Damages under CUTPA are to be measured according to a restitution formula rather than according to contract principles. Bailey Employment System v. Hahn, 545 F.Supp. 62, 73 (D.Conn. 1982). The district court's task was to attempt to return to plaintiff what it lost as a result of defendants' actions. The measure used by the court was a reasonable means of achieving this goal. Moreover, an award of punitive damages is appropriate under CUTPA if the court believes "that a measure of deterrence is in order." Id. Thus, if the court determines on remand that defendants' actions did violate CUTPA, the court may reinstate the damage award. Of course, the court may also modify the award to reflect any changes that become apparent after defendants have had the opportunity to present additional evidence to counter the CUTPA claims.
Antitrust — Monopoly Leveraging Claims
Finally, we address plaintiff's cross-appeal from the district court's holding that defendants' termination of the arrangement with plaintiff did not violate federal and state antitrust laws. The court held that, even if Micro Switch did have monopoly power in the core line products, plaintiff had failed to prove that Micro Switch used that power to attempt to protect its venture line products. Thus, the court held that no violation of either federal or state antitrust laws had been proved.
We affirm the judgment of the district court. Our review of the record reveals nothing to persuade us that the court erred.
A successful claim of monopoly leveraging requires proof of at least three factors: monopoly power in one market, "`the use of [that] power, however lawfully acquired, to foreclose competition, to gain a competitive advantage, or to destroy a competitor'" in another distinct market, Berkey Photo, Inc. v. Eastman Kodak Co., 603 F.2d 263, 275 (2d Cir. 1979) (quoting United States v. Griffith, 334 U.S. 100, 107, 68 S.Ct. 941, 945, 92 L.Ed. 1236 (1948)), cert. denied, 444 U.S. 1093, 100 S.Ct. 1061, 62 L.Ed.2d 783 (1980), and injury caused by the challenged conduct. The district court assumed the existence of the first factor. While we might not agree, we need not consider the issue because the court's conclusion was clearly correct on the second question, which is dispositive.
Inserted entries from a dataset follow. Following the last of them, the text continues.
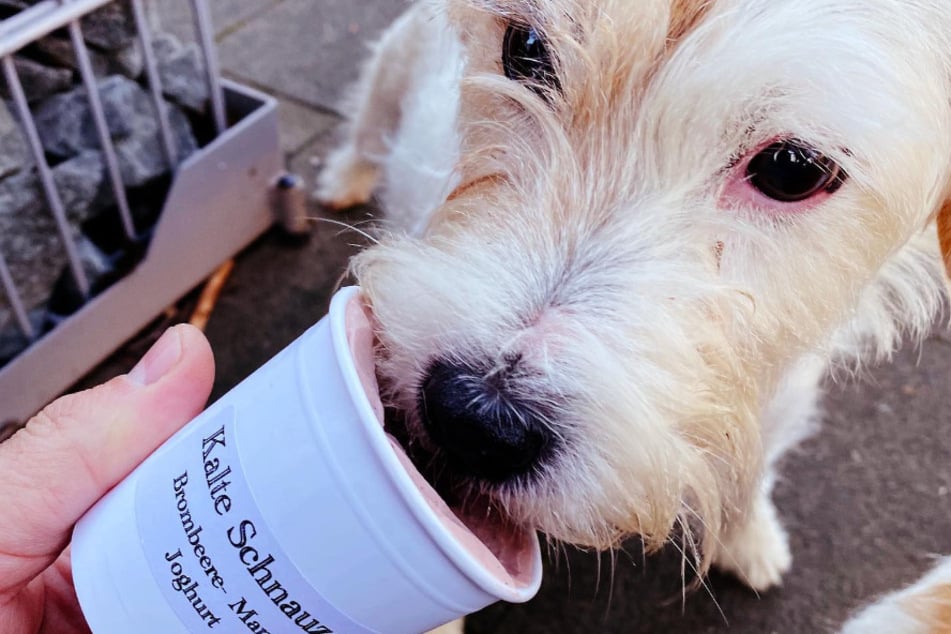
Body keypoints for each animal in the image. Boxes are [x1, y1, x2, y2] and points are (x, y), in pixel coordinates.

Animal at [318, 1, 951, 628]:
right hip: (394, 68)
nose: (473, 420)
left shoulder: (780, 399)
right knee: (366, 121)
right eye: (526, 49)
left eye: (793, 170)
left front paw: (749, 541)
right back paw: (344, 177)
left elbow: (751, 473)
The court found that plaintiff had not sustained its burden of showing that defendants used whatever market power they had to gain a competitive advantage. In the absence of proof of such abuse of market power, defendants' termination of plaintiff and certain other distributors must be viewed as legitimate conduct of a successful business. See United States v. Aluminum Company of America, 148 F.2d 416, 430 (2d Cir. 1945) (L. Hand, J.). ("The successful competitor, having been urged to compete, must not be turned upon when he wins."); see also Berkey Photo, Inc., 603 F.2d at 276 ("[A] large firm does not violate § 2 [of the Sherman Act] simply by reaping the competitive rewards attributable to its efficient size."). The district court's rejection of plaintiff's monopoly leveraging claim was not clearly erroneous. Thus, we affirm this portion of the judgment.
CONCLUSION
We reverse that portion of the district court's judgment that concluded that Connecticut's Franchise Act applied to the relationship between plaintiff and defendants and hold that the distributorship agreement applied but that no violation of its terms occurred. We vacate that portion of the judgment holding that plaintiff's post-trial brief stated a claim under CUTPA and remand for trial on the issue of the existence of a CUTPA violation. The district court's rejection of plaintiff's cross-appeal is affirmed.